As a second step message handling for light.v1 will go into an sc-network-light crate, but it will be still sc-network that depends on both.

There are 24 mentions of sc_network_sync in sc_network in my branch and 4 mentions of sc_network_light.

Waiting for review and open to suggestions on next steps.

nazar-pc avatar Apr 29 '22 01:04 nazar-pc

Part 4 is ready on my side, it makes sc-network, sc-network-light and sc-network-sync depend on sc-network-common, but not on each other. Everything is wired together at sc-service level and sc-network-sync/sc-network-light theoretically can be swapped/customized: https://github.com/paritytech/substrate/pull/11412 Not 100% sure yet, but it might be just enough for me to do some of the tweaks to the sync process I wanted to do for a while.

Will submit as a PR once third PR is merged.

nazar-pc avatar May 12 '22 03:05 nazar-pc

Not 100% sure yet, but it might be just enough for me to do some of the tweaks to the sync process I wanted to do for a while.

Sounds good :)

bkchr avatar May 14 '22 07:05 bkchr

Hi! @nazar-pc do you plan more PR after the Network sync refactoring (part 4) paritytech/substrate#11412 is merged? All four PRs are a great work and are a major step towards untangling sync from the network. During our (@timorl and myself) investigation of the network, however, we spotted that there are still some parts of sync in the sc-network. Some examples from client/network/src/protocol.rs, from where many methods are forwarded to either ChainSync or behaviour/Notifications: new_best_block_imported, on_sync_peer_disconnected, on_block_response, on_state_response, on_warp_sync_response, on_sync_peer_connected, announce_block, push_block_announce_validation. The list isn't complete, but collects the great part of functions that can't be untangled with sync /network only by basic level refactor. The question is if those are elements you are planning to change in the nearest future? You’ve stated that part 4 probably suffices for your tweaks so the question is for @bkchr and @tomaka if you are open for more PRs that move those remaining parts out and make the network more generic in terms of compatibility with exchangeable synchronization mechanism?
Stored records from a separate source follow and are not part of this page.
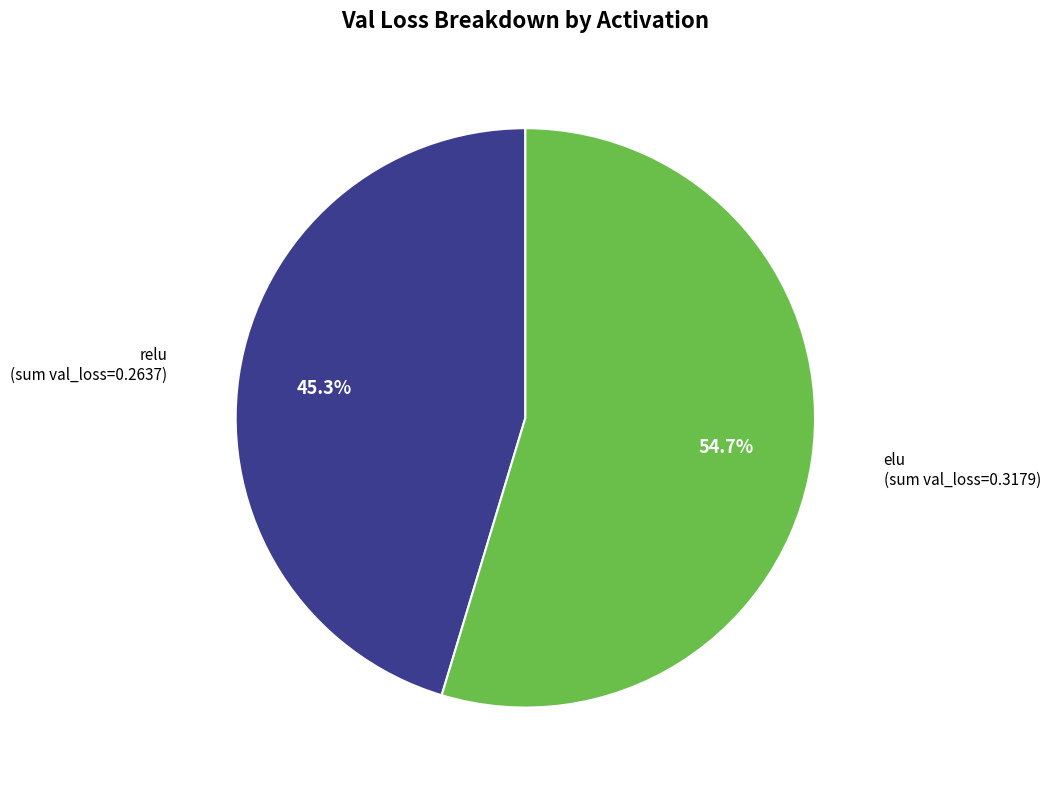

Rank the categories by value from highest to lowest.

elu, relu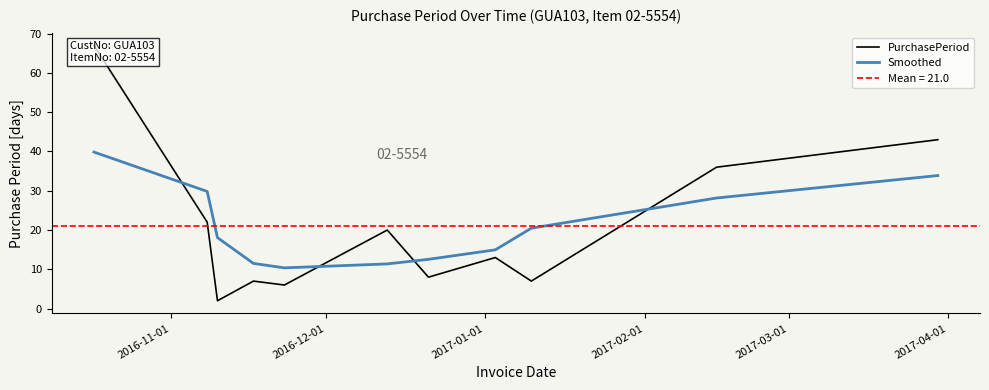

Reading left to right, transcribe all the data shown in this chart.

PurchasePeriod: 67.0	22.0	2.0	7.0	6.0	20.0	8.0	13.0	7.0	36.0	43.0
Smoothed: 39.8	29.8	18.1	11.5	10.4	11.4	12.5	15.0	20.5	28.2	33.9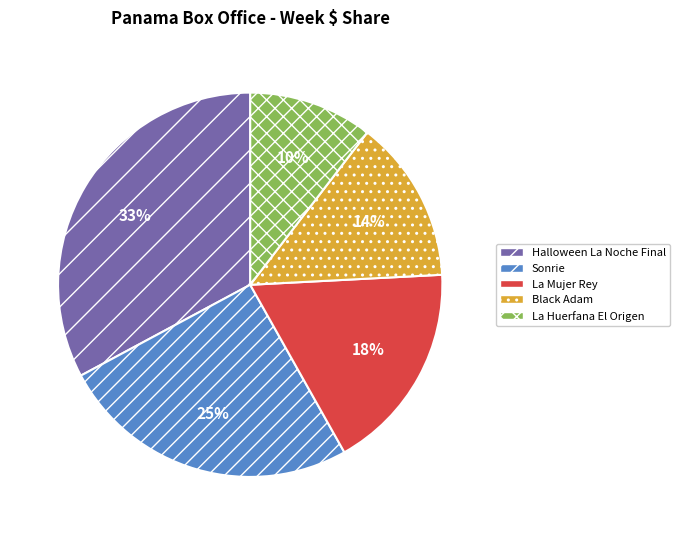

Is there any slice that represents more than half of the pie?

No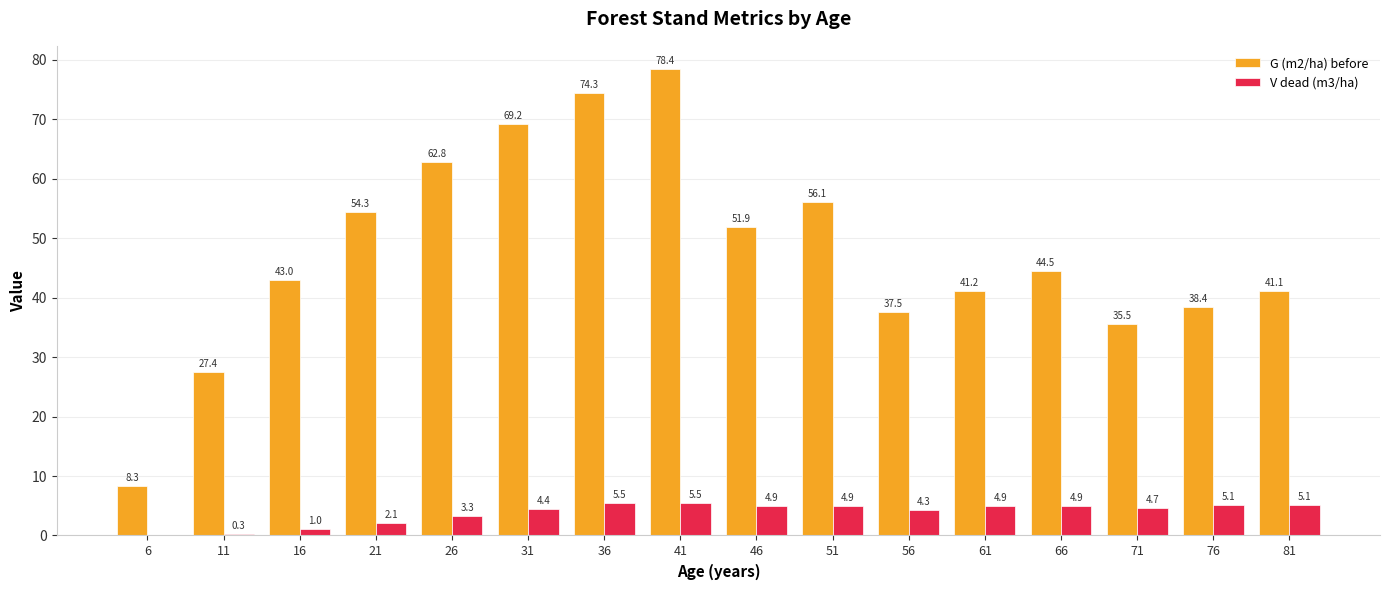

What is the greatest value displayed?

78.4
Yithis avatar May 25 '22 15:05 Yithis

Yes, I do expect more PRs after that, just need feedback and to sync with maintainers before moving forward.
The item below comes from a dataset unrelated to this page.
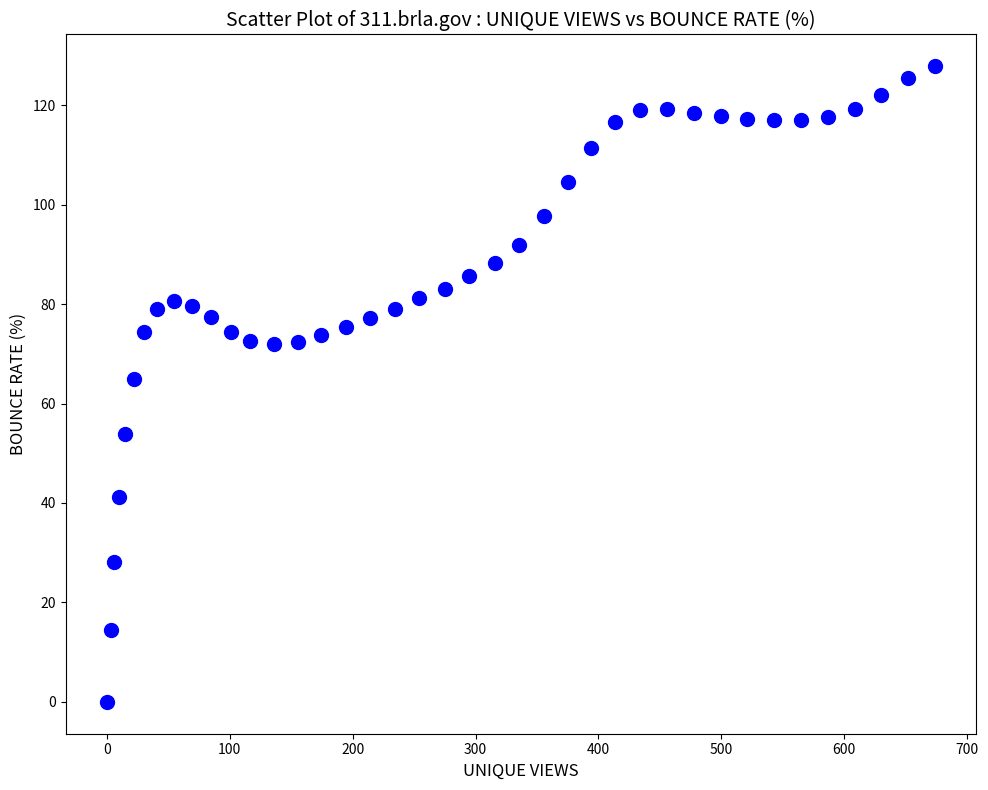

What Y value in the scatter plot is closest to 63?

65.0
I'd like to not only sync to be decoupled, but eventually to have networking interface where sc-network would be just one possible implementation with ability to wrap/swap it with a custom one. So there would be a set of traits where some of the methods you mentioned would go for instance.

Just trying to make small steps without breaking things in the process.

UPD: Part 4 covers some of the needs I had, but likely not all of them, so expect more PRs for sure.

nazar-pc avatar May 25 '22 17:05 nazar-pc

With latest PR still not merged I already started working on more changes. First of all addressing some of review comments from that PR that'll land separately, but also on refactorings around NetworkService.

On NetworkService specifically I noticed that there were traits here and there that were proxying calls into NetworkService, so I decided to move them into sc-network-common as well as extracting more traits for different use cases so that most of Substrate would depend on generic traits from sc-network-common instead of NetworkService explicitly.

It'll allow wrapping NetworkService or even wrapping default Substrate networking layer with an alternative just like you can swap consesnsus and other parts. It'll take time to make those interfaces truly generic (making it independent from libp2p is out of scope though IMO, so things like PeerId will remain in many places).

nazar-pc avatar Jul 12 '22 16:07 nazar-pc

@nazar-pc what is your future plans here? Do you still want to continue pursuing this issue or can I assign it to someone else?

bkchr avatar Aug 22 '22 11:08 bkchr